- **Try it**
Present the text of the listing as a numbered list, from its first line through the line containing "chèn ép thần", with both ends included and blank lines left out. Leave the pictures out of the answer.

- **Information shown**
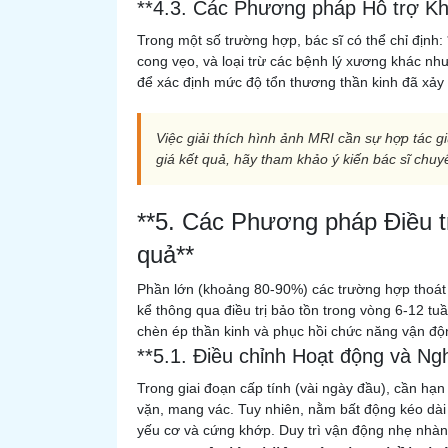
**4.3. Các Phương pháp Hỗ trợ Kh
Trong một số trường hợp, bác sĩ có thể chỉ định:
cong vẹo, và loại trừ các bệnh lý xương khác nh
để xác định mức độ tổn thương thần kinh đã xảy
Việc giải thích hình ảnh MRI cần sự hợp tác g
giá kết quả, hãy tham khảo ý kiến bác sĩ chuy
**5. Các Phương pháp Điều t
quả**
Phần lớn (khoảng 80-90%) các trường hợp thoát 
kể thông qua điều trị bảo tồn trong vòng 6-12 tuầ
chèn ép thần kinh và phục hồi chức năng vận độ
**5.1. Điều chỉnh Hoạt động và Ng
Trong giai đoạn cấp tính (vài ngày đầu), cần hạn
vặn, mang vác. Tuy nhiên, nằm bất động kéo dài
yếu cơ và cứng khớp. Duy trì vận động nhẹ nhàng,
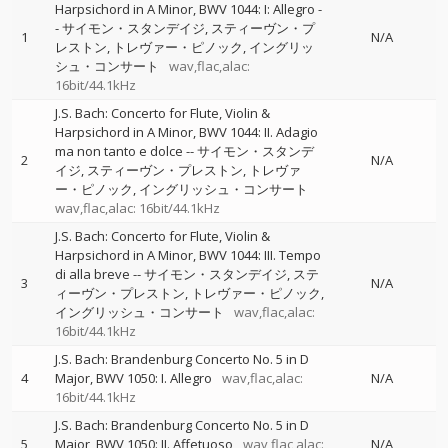
Harpsichord in A Minor, BWV 1044: I: Allegro
-
-
サイモン・スタンデイジ
スティーヴン・プ
1
N/A
レストン
トレヴァー・ピノック
イングリッ
シュ・コンサート
wav,flac,alac:
16bit/44.1kHz
J.S. Bach: Concerto for Flute, Violin &
Harpsichord in A Minor, BWV 1044: II. Adagio
ma non tanto e dolce
--
サイモン・スタンデ
2
N/A
イジ
スティーヴン・プレストン
トレヴァ
ー・ピノック
イングリッシュ・コンサート
wav,flac,alac: 16bit/44.1kHz
J.S. Bach: Concerto for Flute, Violin &
Harpsichord in A Minor, BWV 1044: III. Tempo
di alla breve
--
サイモン・スタンデイジ
ステ
3
N/A
ィーヴン・プレストン
トレヴァー・ピノック
イングリッシュ・コンサート
wav,flac,alac:
16bit/44.1kHz
J.S. Bach: Brandenburg Concerto No. 5 in D
4
Major, BWV 1050: I. Allegro
wav,flac,alac:
N/A
16bit/44.1kHz
J.S. Bach: Brandenburg Concerto No. 5 in D
5
Major, BWV 1050: II. Affetuoso
wav,flac,alac:
N/A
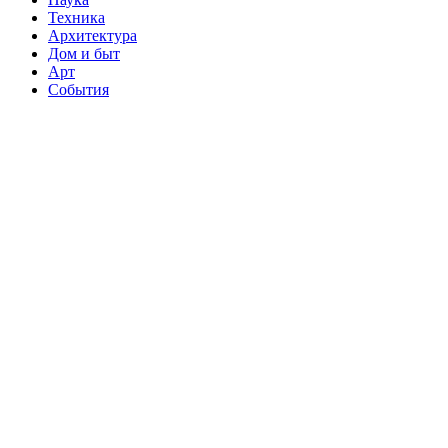
Техника
Архитектура
Дом и быт
Арт
События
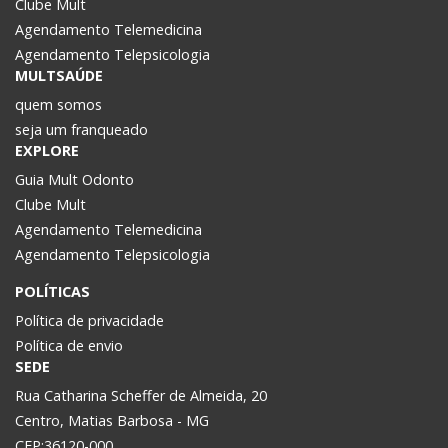
Clube Mult
Agendamento Telemedicina
Agendamento Telepsicologia
MULTSAÚDE
quem somos
seja um franqueado
EXPLORE
Guia Mult Odonto
Clube Mult
Agendamento Telemedicina
Agendamento Telepsicologia
POLÍTICAS
Política de privacidade
Política de envio
SEDE
Rua Catharina Scheffer de Almeida, 20
Centro, Matias Barbosa - MG
CEP:36120-000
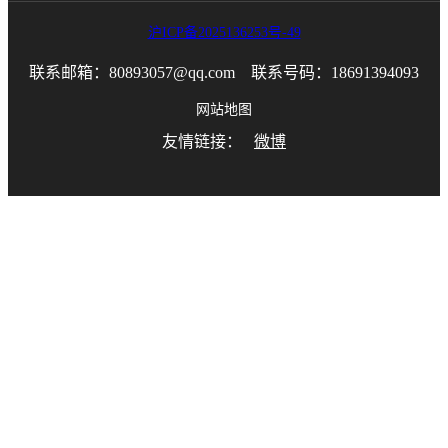
沪ICP备2025136253号-49
联系邮箱：80893057@qq.com 联系号码：18691394093
网站地图
友情链接：
微博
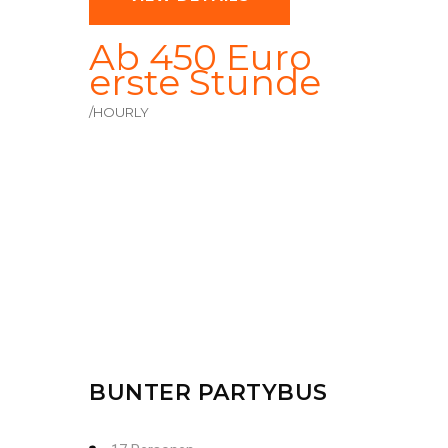
Ab 450 Euro
erste Stunde
/HOURLY
BUNTER PARTYBUS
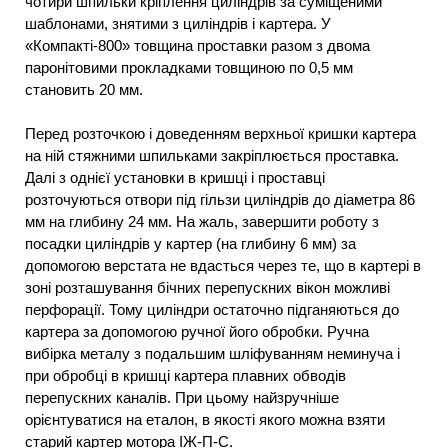
чотири шпильки кріплення циліндрів за суміщеними
шаблонами, знятими з циліндрів і картера. У
«Компакті-800» товщина проставки разом з двома
паронітовими прокладками товщиною по 0,5 мм
становить 20 мм.
Перед розточкою і доведенням верхньої кришки картера
на ній стяжними шпильками закріплюється проставка.
Далі з однієї установки в кришці і проставці
розточуються отвори під гільзи циліндрів до діаметра 86
мм на глибину 24 мм. На жаль, завершити роботу з
посадки циліндрів у картер (на глибину 6 мм) за
допомогою верстата не вдасться через те, що в картері в
зоні розташування бічних перепускних вікон можливі
перфорації. Тому циліндри остаточно підганяються до
картера за допомогою ручної його обробки. Ручна
вибірка металу з подальшим шліфуванням неминуча і
при обробці в кришці картера плавних обводів
перепускних каналів. При цьому найзручніше
орієнтуватися на еталон, в якості якого можна взяти
старий картер мотора ІЖ-П-С.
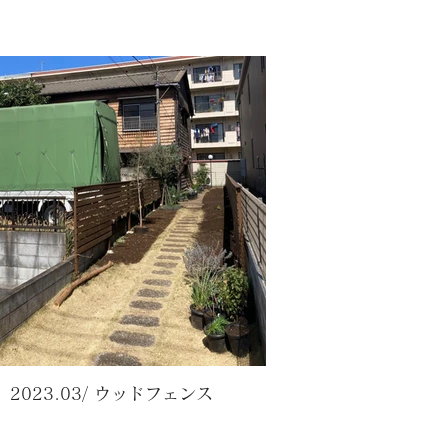
2023.03/ ウッドフェンス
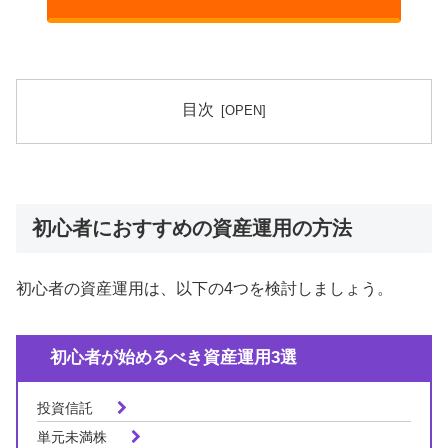
目次
初心者におすすめの資産運用の方法
初心者の資産運用は、以下の4つを検討しましょう。
初心者が始めるべき資産運用3選
投資信託
単元未満株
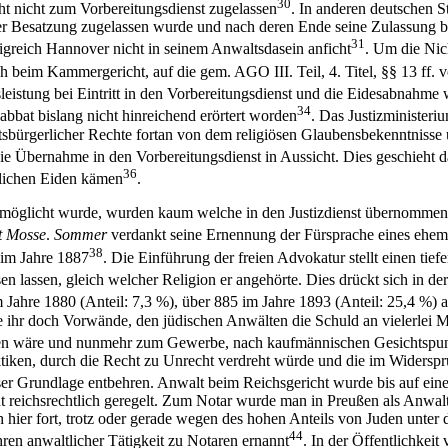
30
t nicht zum Vorbereitungsdienst zugelassen
. In anderen deutschen S
er Besatzung zugelassen wurde und nach deren Ende seine Zulassung b
31
greich Hannover nicht in seinem Anwaltsdasein anficht
. Um die Nic
ch beim Kammergericht, auf die gem. AGO III. Teil, 4. Titel, §§ 13 ff
istung bei Eintritt in den Vorbereitungsdienst und die Eidesabnahme w
34
Sabbat bislang nicht hinreichend erörtert worden
. Das Justizministeri
sbürgerlicher Rechte fortan von dem religiösen Glaubensbekenntnisse 
 die Übernahme in den Vorbereitungsdienst in Aussicht. Dies geschieht
36
istlichen Eiden kämen
.
möglicht wurde, wurden kaum welche in den Justizdienst übernommen.
t Mosse
.
Sommer
verdankt seine Ernennung der Fürsprache eines ehe
38
im Jahre 1887
. Die Einführung der freien Advokatur stellt einen tief
n lassen, gleich welcher Religion er angehörte. Dies drückt sich in de
 Jahre 1880 (Anteil: 7,3 %), über 885 im Jahre 1893 (Anteil: 25,4 %) 
e ihr doch Vorwände, den jüdischen Anwälten die Schuld an vielerlei 
eben wäre und nunmehr zum Gewerbe, nach kaufmännischen Gesichtspu
Praktiken, durch die Recht zu Unrecht verdreht würde und die im Wide
ser Grundlage entbehren. Anwalt beim Reichsgericht wurde bis auf eine
reichsrechtlich geregelt. Zum Notar wurde man in Preußen als Anwalt d
 hier fort, trotz oder gerade wegen des hohen Anteils von Juden unter 
44
hren anwaltlicher Tätigkeit zu Notaren ernannt
. In der Öffentlichkeit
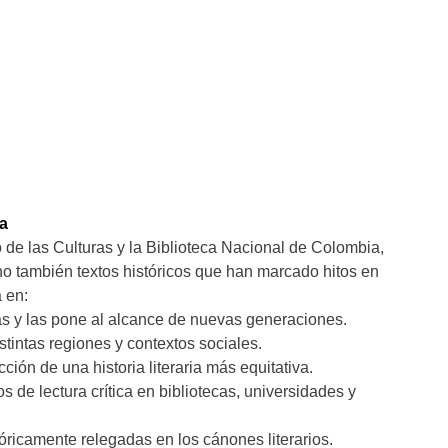
na
io de las Culturas y la Biblioteca Nacional de Colombia,
o también textos históricos que han marcado hitos en
 en:
as y las pone al alcance de nuevas generaciones.
stintas regiones y contextos sociales.
ción de una historia literaria más equitativa.
 de lectura crítica en bibliotecas, universidades y
tóricamente relegadas en los cánones literarios.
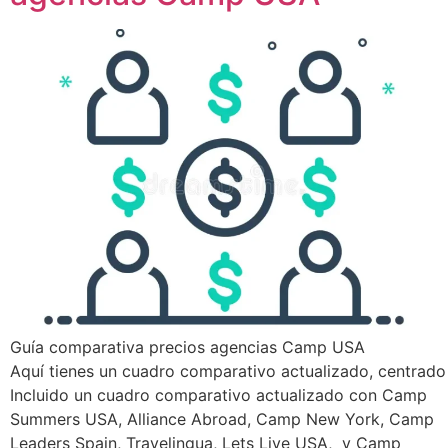
Guía comparativa precios agencias Camp USA
Aquí tienes un cuadro comparativo actualizado, centrado
Incluido un cuadro comparativo actualizado con Camp
Summers USA, Alliance Abroad, Camp New York, Camp
Leaders Spain, Travelingua, Lets Live USA, y Camp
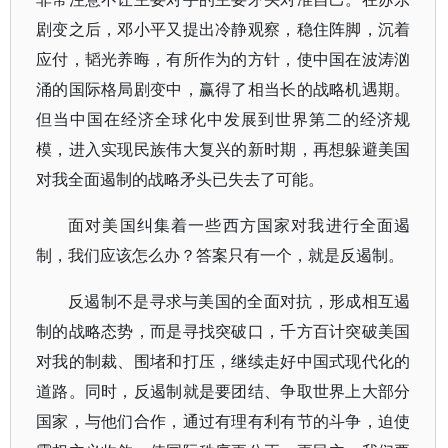
剧变之后，邓小平又提出冷静观察，稳住阵脚，沉着
应付，韬光养晦，有所作为的方针，使中国在波涛汹
涌的国际格局剧变中，赢得了相当长的战略机遇期。
但当中国在经济全球化中发展到世界第二的经济规
模，进入实现民族伟大复兴的新时期，再想躲避美国
对我全面遏制的战略矛头已失去了可能。
面对美国纠集着一些西方国家对我进行全面遏
制，我们应该怎么办？答案只有一个，就是反遏制。
反遏制不是寻求与美国的全面对抗，形成相互遏
制的战略态势，而是寻找突破口，千方百计突破美国
对我的制裁、围堵和打压，继续走好中国式现代化的
道路。同时，反遏制就是要团结、争取世界上大部分
国家，与他们合作，通过有理有利有节的斗争，迫使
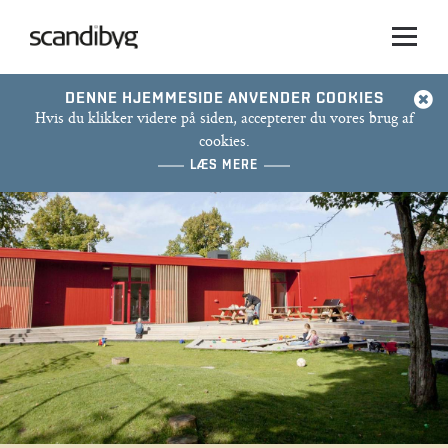
DENNE HJEMMESIDE ANVENDER COOKIES
Hvis du klikker videre på siden, accepterer du vores brug af
cookies.
LÆS MERE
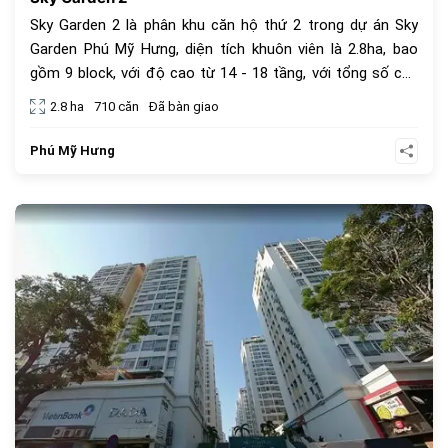
Sky Garden 2 là phân khu căn hộ thứ 2 trong dự án Sky
Garden Phú Mỹ Hưng, diện tích khuôn viên là 2.8ha, bao
gồm 9 block, với độ cao từ 14 - 18 tầng, với tổng số căn
hộ là 710 căn, diện tích từ 71-337m2.
2.8 ha
710 căn
Đã bàn giao
Phú Mỹ Hưng
847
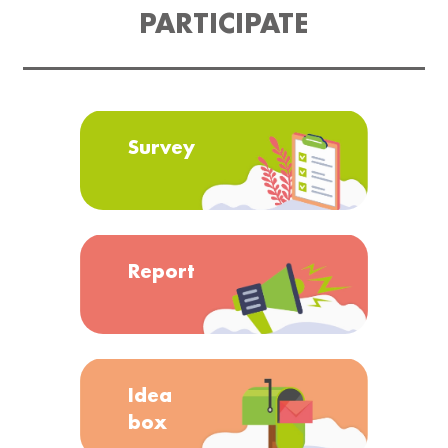
PARTICIPATE
Survey
Report
Idea
box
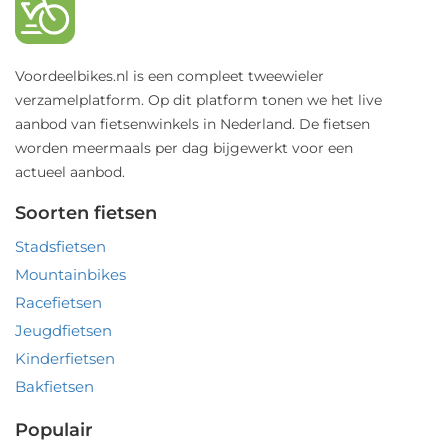
Voordeelbikes.nl is een compleet tweewieler
verzamelplatform. Op dit platform tonen we het live
aanbod van fietsenwinkels in Nederland. De fietsen
worden meermaals per dag bijgewerkt voor een
actueel aanbod.
Soorten fietsen
Stadsfietsen
Mountainbikes
Racefietsen
Jeugdfietsen
Kinderfietsen
Bakfietsen
Populair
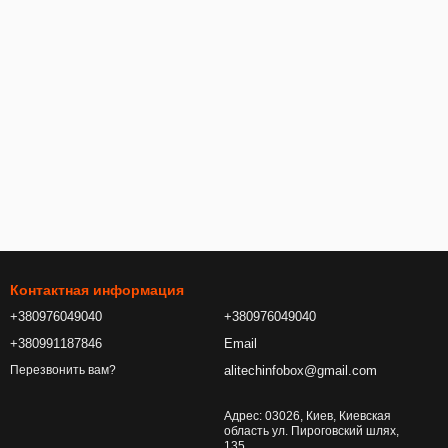
Контактная информация
+380976049040
+380976049040
+380991187846
Email
alitechinfobox@gmail.com
Перезвонить вам?
Адрес: 03026, Киев, Киевская
область ул. Пироговский шлях,
135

- **Solved exercise**
1. **4.3. Các Phương pháp Hỗ trợ Kh
2. Trong một số trường hợp, bác sĩ có thể chỉ định:
3. cong vẹo, và loại trừ các bệnh lý xương khác nh
4. để xác định mức độ tổn thương thần kinh đã xảy
5. Việc giải thích hình ảnh MRI cần sự hợp tác g
6. giá kết quả, hãy tham khảo ý kiến bác sĩ chuy
7. **5. Các Phương pháp Điều t
8. quả**
9. Phần lớn (khoảng 80-90%) các trường hợp thoát 
10. kể thông qua điều trị bảo tồn trong vòng 6-12 tuầ
11. chèn ép thần kinh và phục hồi chức năng vận độ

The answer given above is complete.